Créée en 1938 par le cartooniste Charles Addams, la famille Addams a inspiré quatre séries télévisées entre 1964 et 1998, un crossover avec Scooby-Doo le chien trouillard, et trois films dans les années 1990. Signés par Barry Sonnenfeld (Men in Black), les deux premiers, avec Anjelica Huston et Raul Julia, ont permis de populariser les personnages de cette fantaisie macabre auprès des spectateurs européens.

Esprit d’Halloween, descends sur nous: voici, au fond de leur château hanté, Gomez Addams, le père, dandy beau comme un macchabée, Morticia la mère, longiligne créature draculienne, l’oncle Fester, un bossu chauve à capacités électrogènes, Grandmama, une sorcière traditionnelle, et les gosses, Wednesday, une gamine livide qui a une poupée Marie-Antoinette pour jouet préféré, et Pugsley, un petit gros à haut potentiel. Sans oublier un majordome qui ressemble au jumeau de la créature de Frankenstein et une main coupée folâtrant comme celle d’Orlac. Ces créatures reviennent dans un film d’animation.

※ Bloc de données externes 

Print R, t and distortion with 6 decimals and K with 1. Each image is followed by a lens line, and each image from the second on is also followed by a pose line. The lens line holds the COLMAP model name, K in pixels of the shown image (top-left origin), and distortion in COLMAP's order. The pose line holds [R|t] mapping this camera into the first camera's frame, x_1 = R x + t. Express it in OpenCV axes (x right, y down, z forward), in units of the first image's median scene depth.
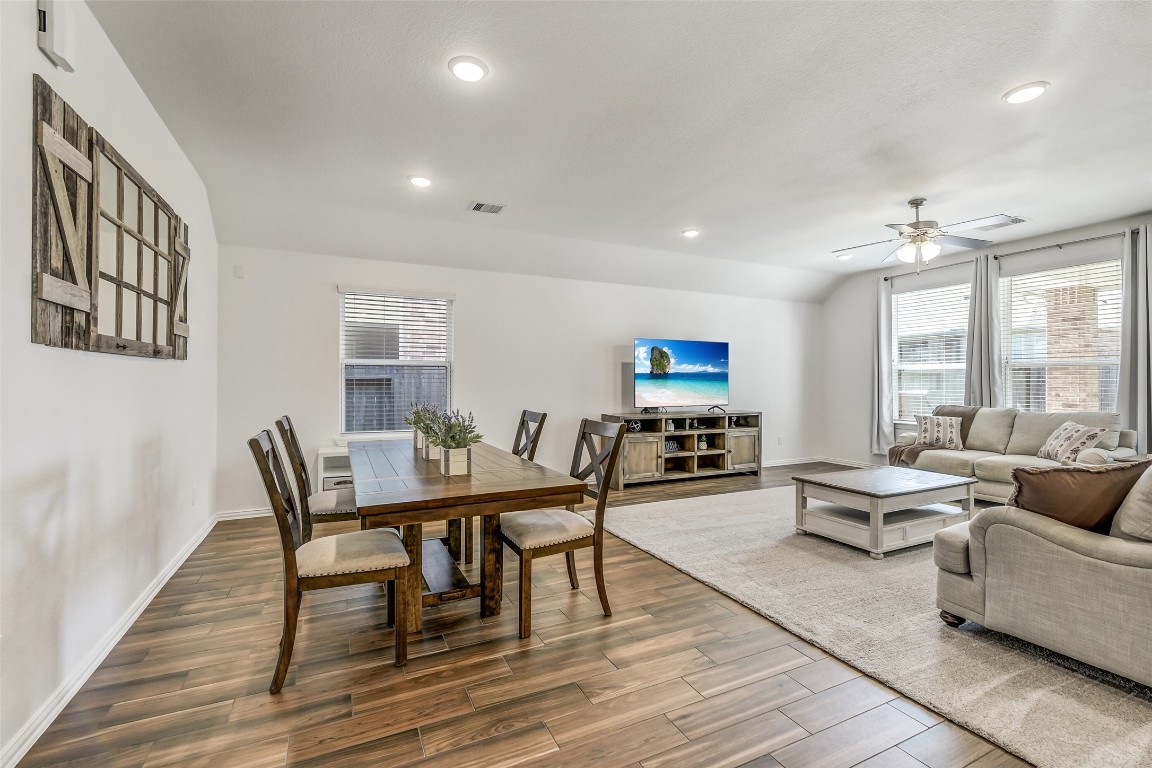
lens RADIAL K [[498.6, 0, 576.0], [0, 498.6, 384.0], [0, 0, 1]] dist [0.001529, 0.000184]
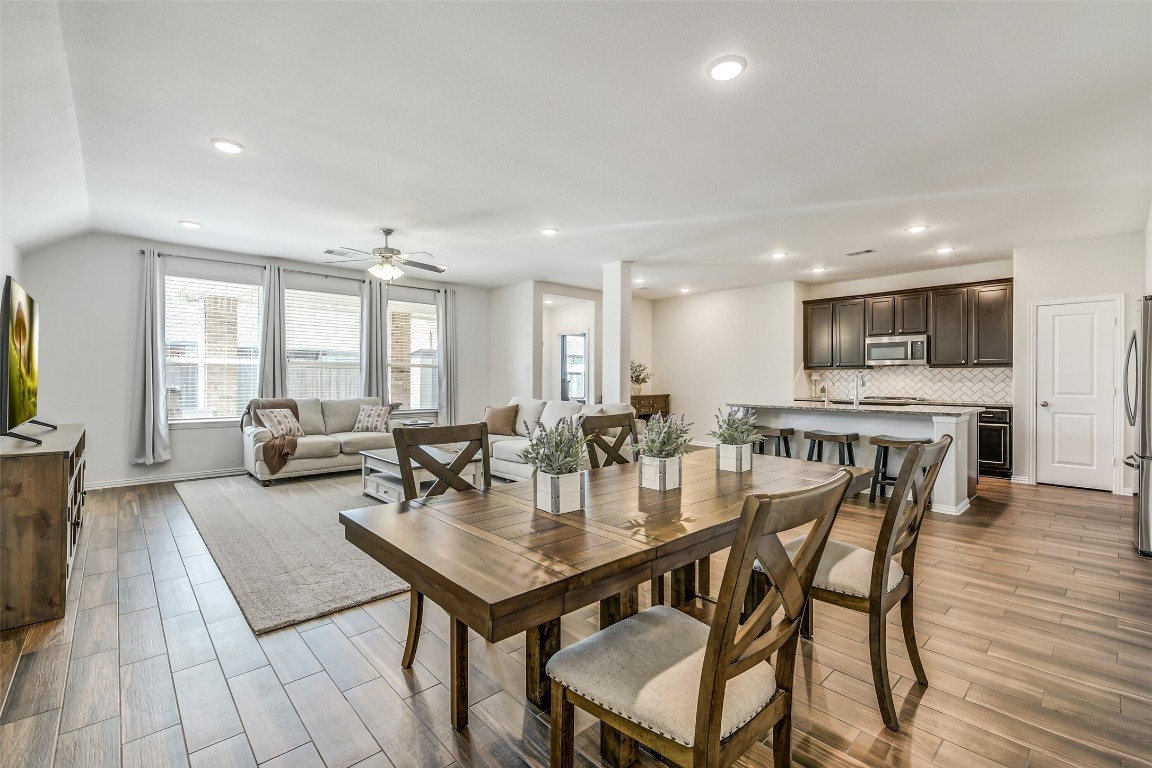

Les noces de Mortitia et de Gomez sont interrompues par les honnêtes gens épris de chasse aux sorcières. Les réprouvés émigrent dans le New Jersey et trouvent refuge dans un asile de fous désaffecté dont l’architecture délabrée doit autant au motel de Psycho qu’à quelque château transylvanien. Ils coulent des jours heureux parmi les remugles et les toiles d’araignées. Les choses se gâtent lorsque Margaux Needler, une décoratrice survoltée, se met en tête de rafraîchir la maison des Addams.

Adolescente gothique

L’humour fonctionne sur l’inversion des valeurs: le beau est laid, le laid est beau. On répand la poussière plutôt que l’aspirer, on jette les roses pour garder les tiges, on compare la peau d’une femme à celle d’un poisson mort, enterrer vivant son petit frère est un passe-temps mignon… La systématique s’avère vite lassante, surtout couplée à l’agitation démente de l’animation et l’inévitable morale œcuménique selon laquelle les créatures de la nuit et la middle class américaine appartiennent toutes au genre humain. Donc l’adolescente ultra-gothique change de rôle avec la fille qui aime les licornes en peluche rose, l’oncle qui pue convole avec la décoratrice pimpante…

Les dessins de Charles Addams ont nourri l’imaginaire et la déontologie de Tim Burton – L’Etrange Noël de Mr. Jack, Dark Shadows, Frankenweenie, Miss Peregrine et les Enfants particuliers… Son esthétique imprègne aujourd’hui La Famille Addams, succédané sans grâce d’Edward aux mains d’argent.


La Famille Addams (The Addams Family), de Conrad Vernon et Greg Tiernan (Etats-Unis, 2019), 1h27.